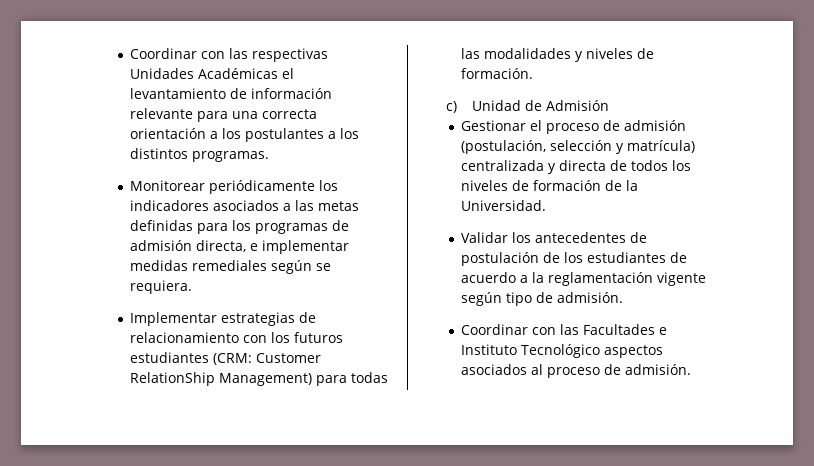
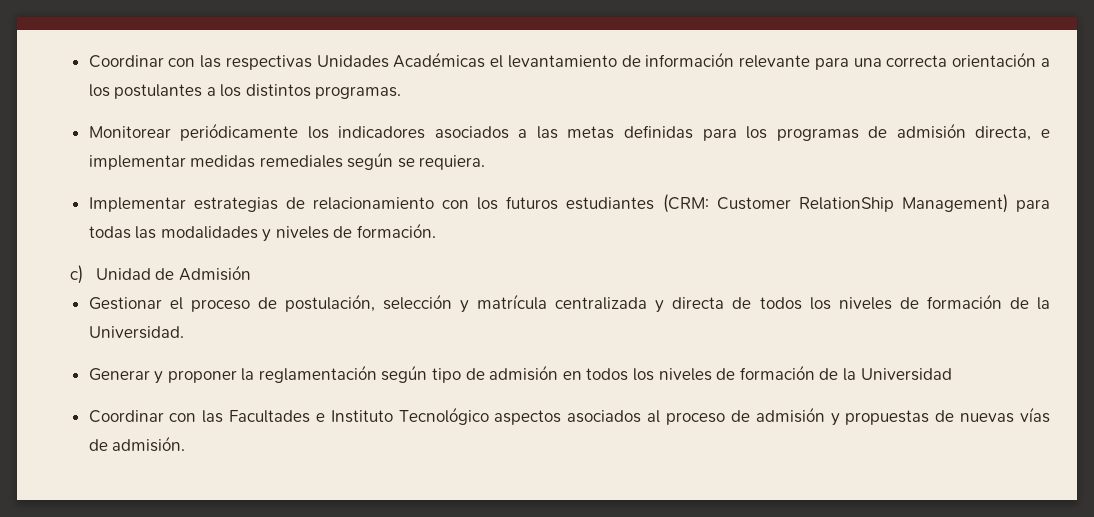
[624,120,687,131] [461,140,547,154] admisión (postulación, -> [284,294,375,312] postulación,
[627,140,696,153] matrícula) -> [477,294,548,310] matrícula
[461,232,648,243] [461,252,688,266] [461,272,529,283] Validar los antecedentes de postulación de los estudiantes de acuerdo a -> [88,368,237,384] Generar y proponer
[657,272,707,286] vigente -> (377, 374) none
[557,292,624,303] admisión. -> [489,365,952,381] admisión en todos los niveles de formación de la Universidad
(622, 369) none -> [755,407,1051,426] [88,439,108,451] admisión y propuestas de nuevas vías de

- [Work to be completed] Above are some lines. Repeat exactly, and only, those from the line that has "[627,140,696,153] matrícula) ->" through the line that has "[657,272,707,286] vigente -> (377, 374) none".

- [Output below]
[627,140,696,153] matrícula) -> [477,294,548,310] matrícula
[461,232,648,243] [461,252,688,266] [461,272,529,283] Validar los antecedentes de postulación de los estudiantes de acuerdo a -> [88,368,237,384] Generar y proponer
[657,272,707,286] vigente -> (377, 374) none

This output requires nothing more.